Für viele Bewerber bedeuten diese Hürden die Quadratur des Kreises. „Wie wollen sie Leute überprüfen, wenn sie keine Regierung haben, deren Behörden bei der Überprüfung kooperieren“, bringt Jon Alterman vom Center for Strategic and International Studies das Problem auf den Punkt. Angeheizt wird die Paranoia im Kongress von dem Fall zweier irakischen Flüchtlinge in Kentucky, denen 2009 Verbindungen zur El Kaida nachgewiesen werden konnten. Für den Vorsitzenden des Heimatschutz-Komitees im Repräsentantenhaus, Michael McCaul aus Texas, ist das Grund genug, Zurückhaltung zu wahren. „Bevor wir irgendwelche neuen Flüchtlinge hier reinlassen, muss der Präsident dem Kongress und dem amerikanischen Volk Sicherheiten geben, dass unsere Sicherheitsüberprüfungen ausreichend sind.“

Wohlwollende Senatoren wie die Demokratin Amy Klobuschar drängen auf ein effizienteres Verfahren. Unterstützung erhält sie von Lindsey Graham, der zu den wenigen Republikanern gehört, die mehr Syrer ins Land lassen wollen. „Wir sollten unseren fairen Anteil nehmen. Die meisten Amerikaner haben keine Vorstellung, was es zurzeit bedeutet, im Mittleren Osten zu leben.“

Nur ein Zeichen des guten Willens?

Kerrys Vorstoß bleibt nach Einschätzung von Analysten vor allem ein Zeichen des guten Willens der US-Regierung, die international unter Druck steht, in der Flüchtlingskrise mehr zu tun. Flüchtlingsorganisationen drängen die USA, mindestens 65 000 Syrer im Jahr aufzunehmen. Selbst wenn der Kongress die generelle Asylbewerber-Quote erhöhte, bedeutet das kaum Entlastung in der Syrien-Krise. Denn 100 000 wäre die Gesamtzahl aller Flüchtlinge, von denen bisher so gut wie niemand aus dem Bürgerkriegsland kam.

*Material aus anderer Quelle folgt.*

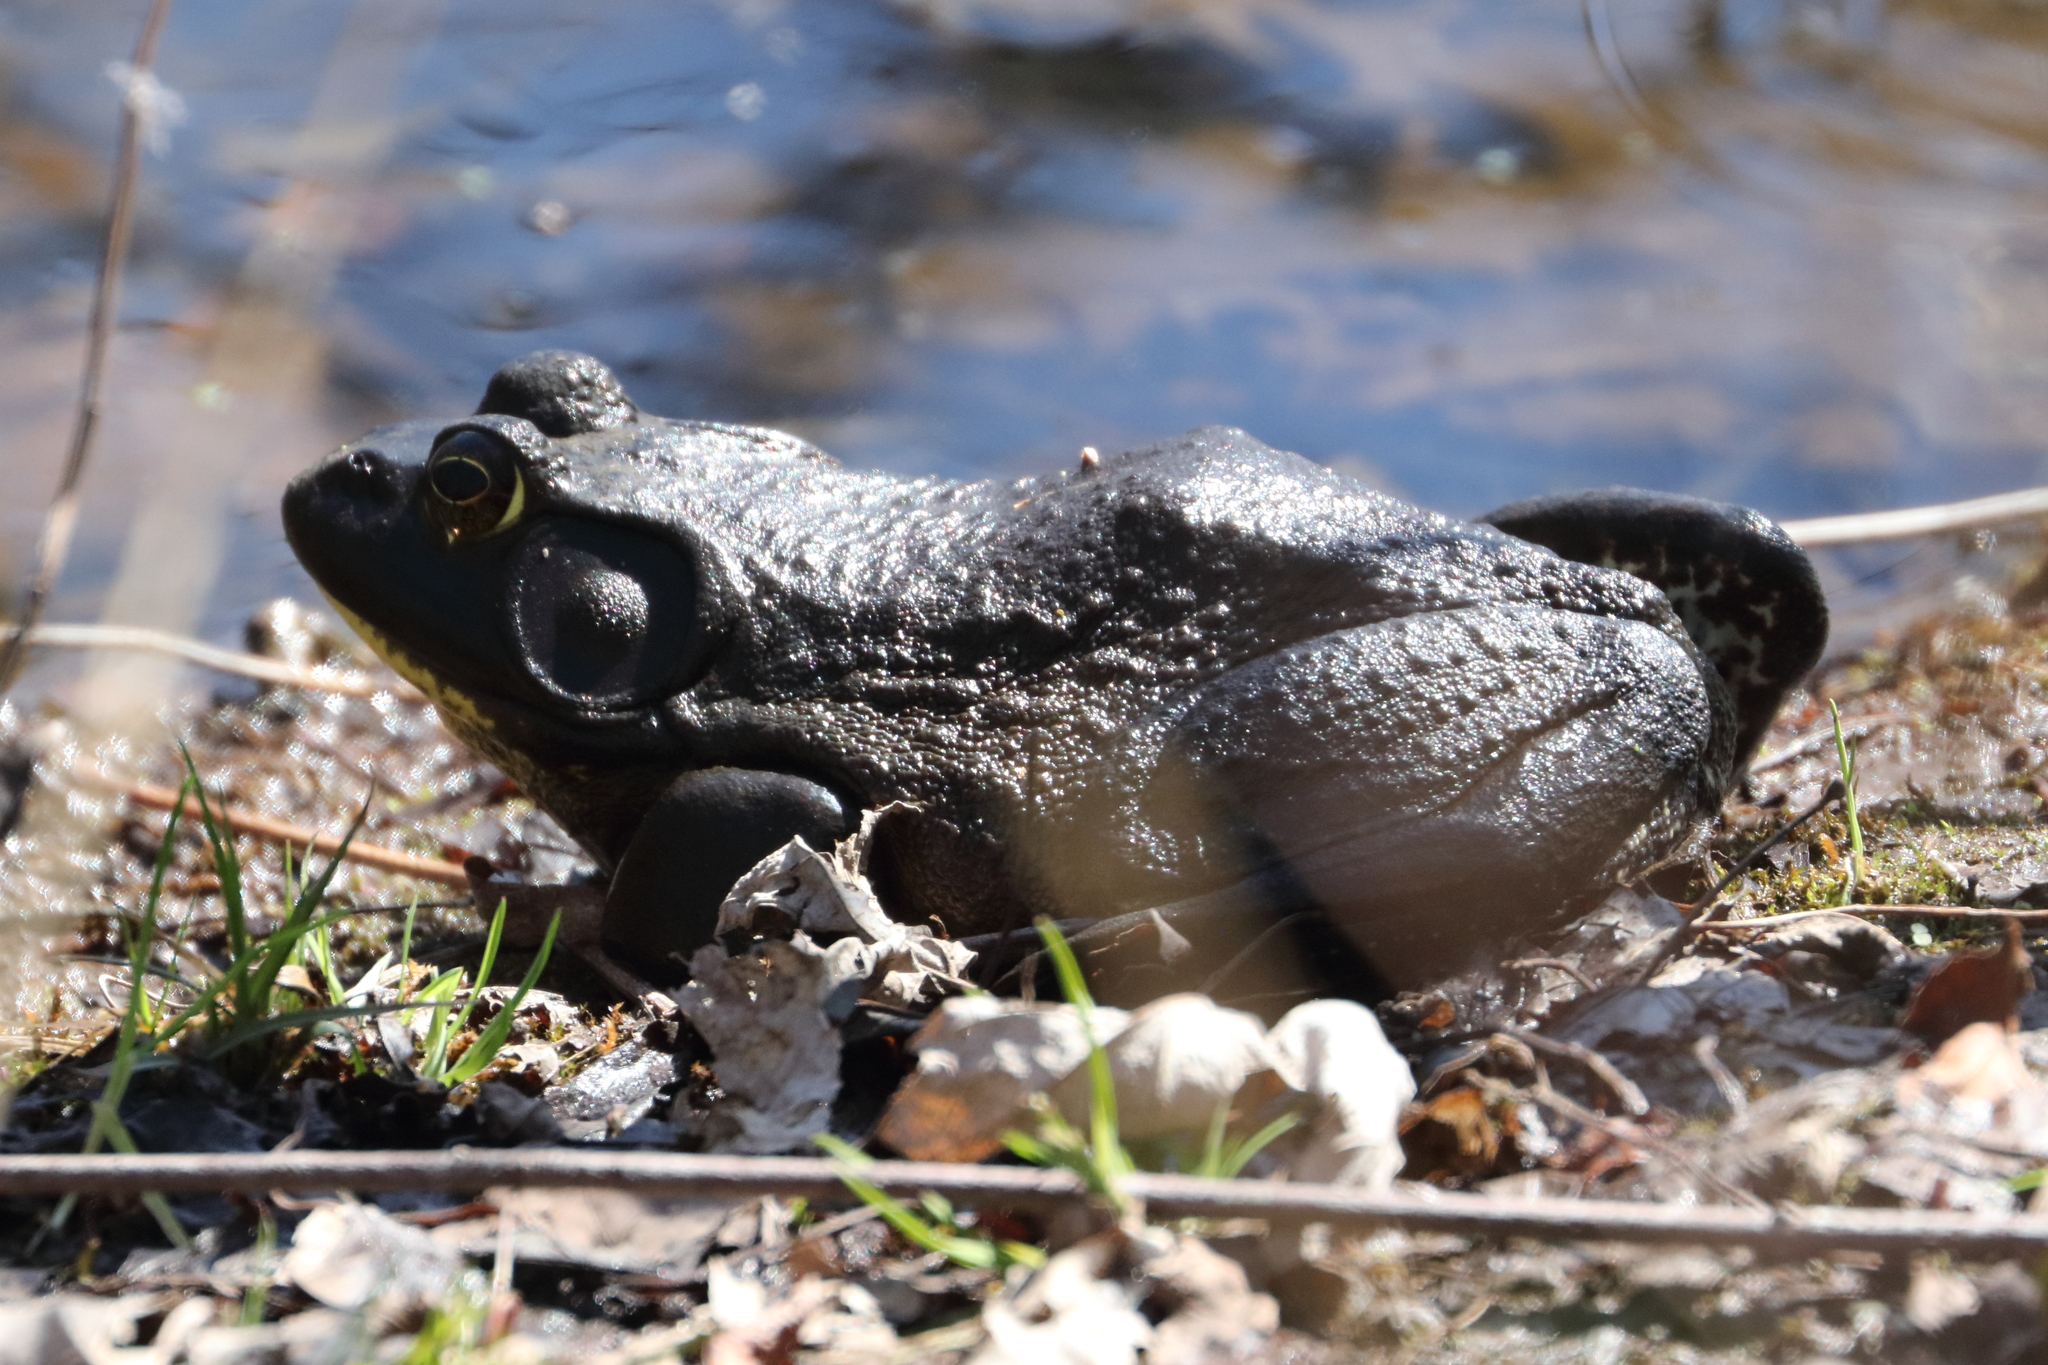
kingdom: Animalia
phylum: Chordata
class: Amphibia
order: Anura
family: Ranidae
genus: Lithobates
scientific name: Lithobates catesbeianus
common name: American bullfrog
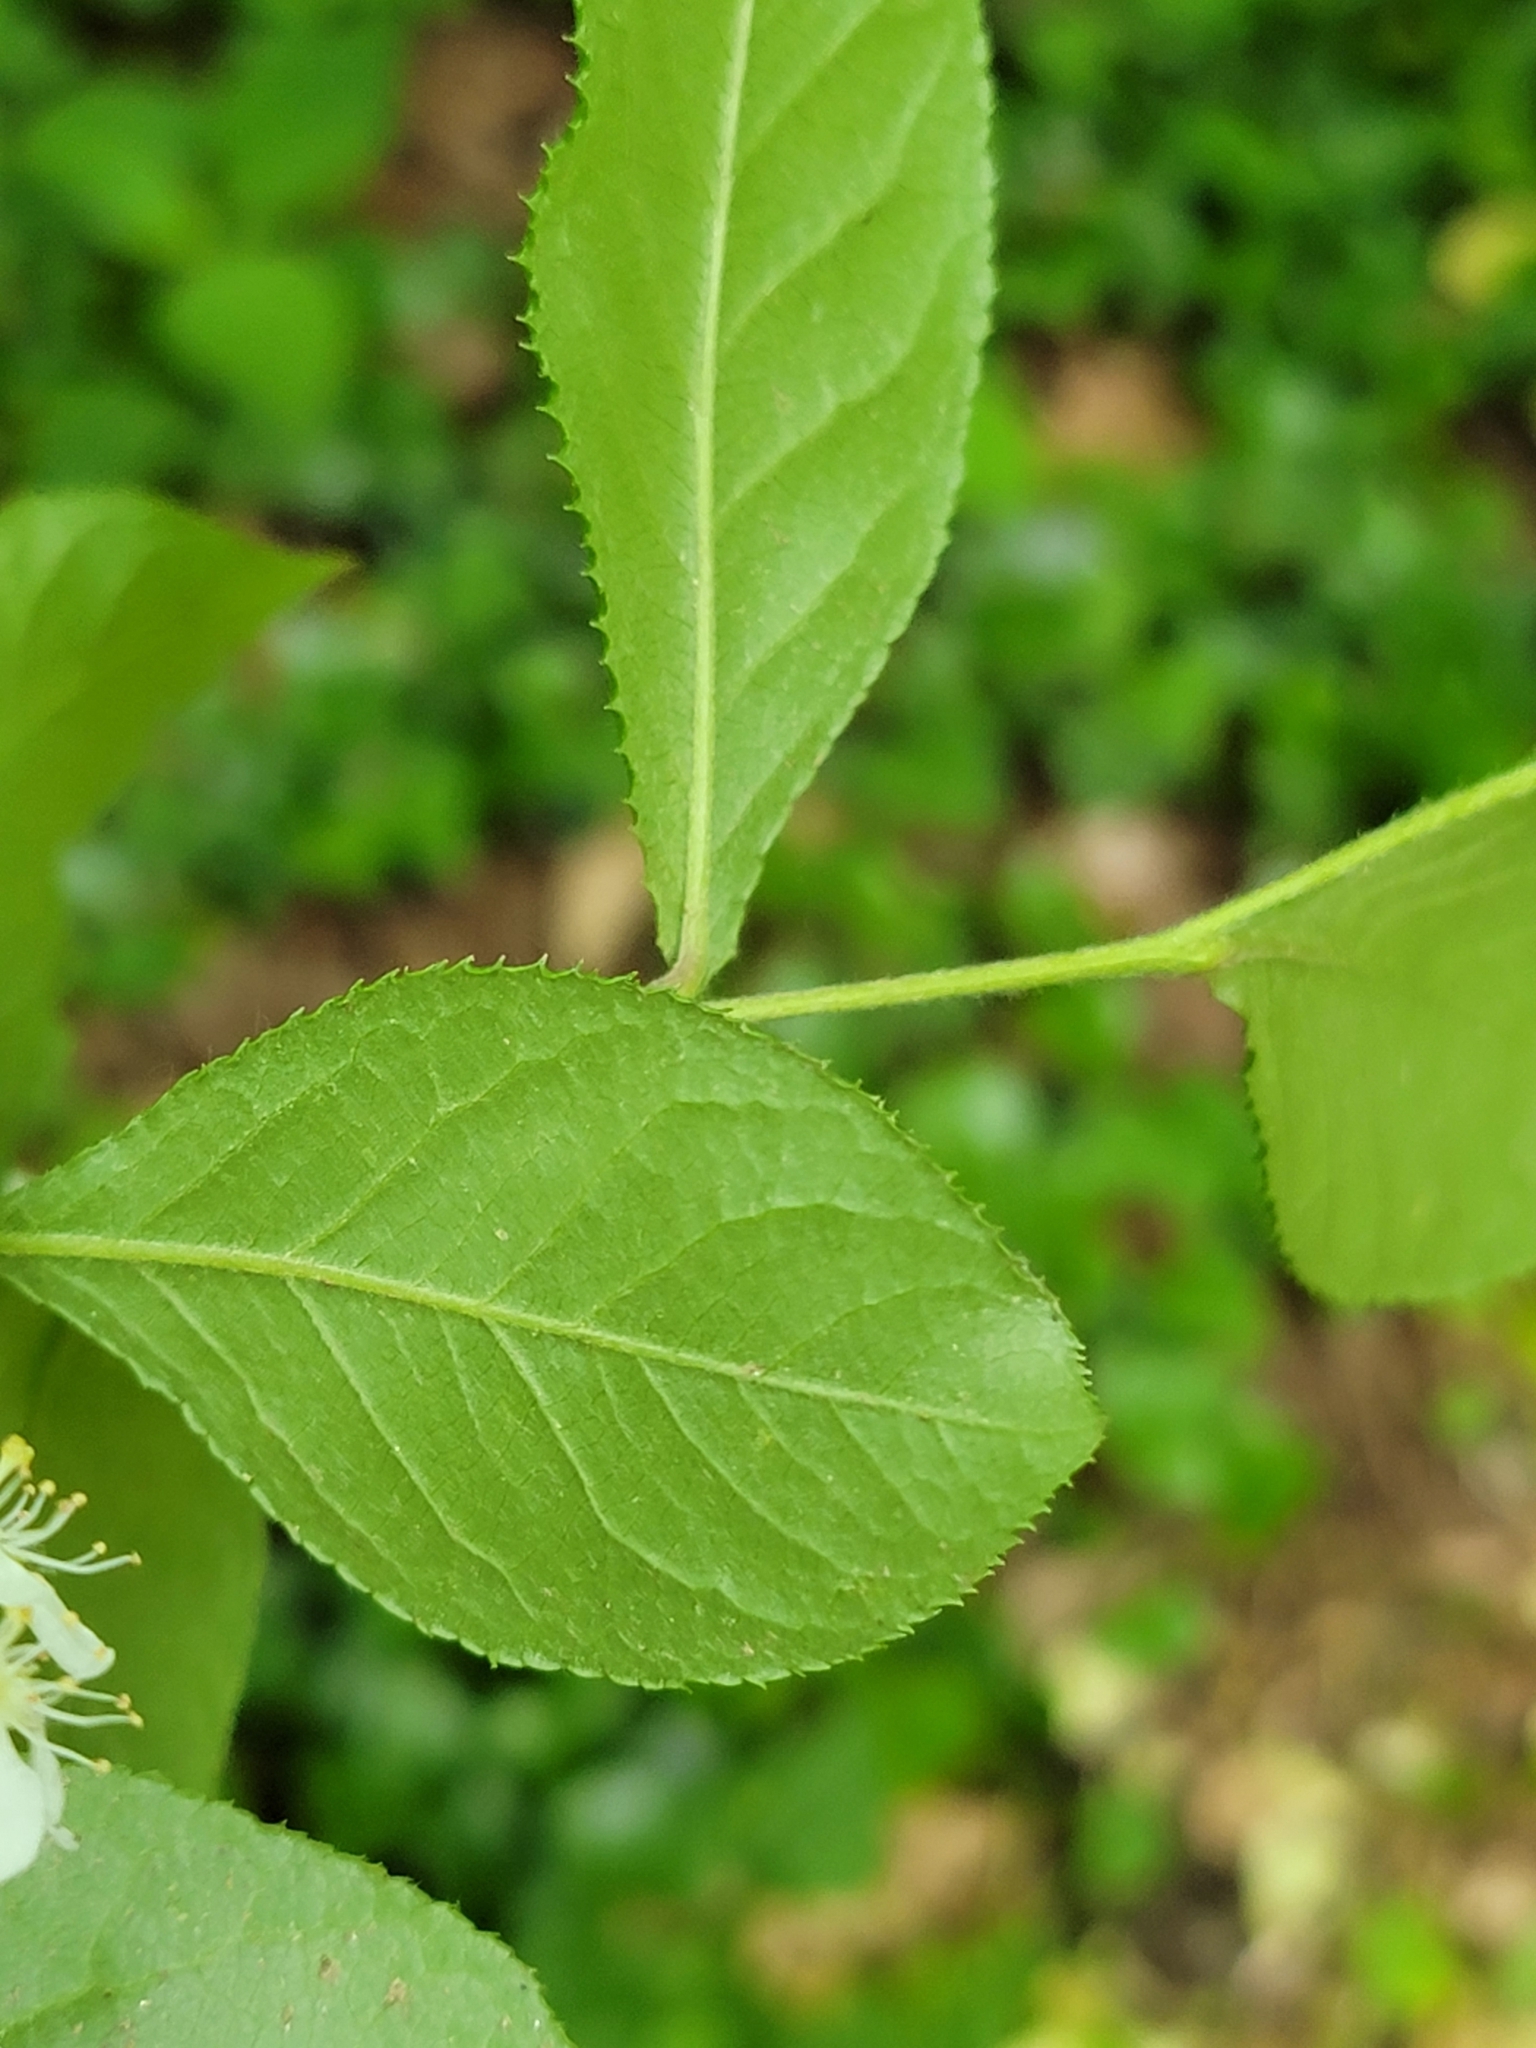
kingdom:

Kerry und US-Präsident Barack Obama wollen Ende September am Rande der Vollversammlung der Vereinten Nationen versuchen, eine Lösung zu finden. Nach Informationen aus dem US-Außenministerium steht Kerry täglich mit seinen europäischen Kollegen in Kontakt. Ausdrücklich verwahrt sich Washington vor dem Vorwurf, nicht genügend zu tun. Mit vier Milliarden Dollar (3,5 Mtrd. Euro) man mehr an Hilfsmitteln für die Flüchtlinge als jeder andere Staat.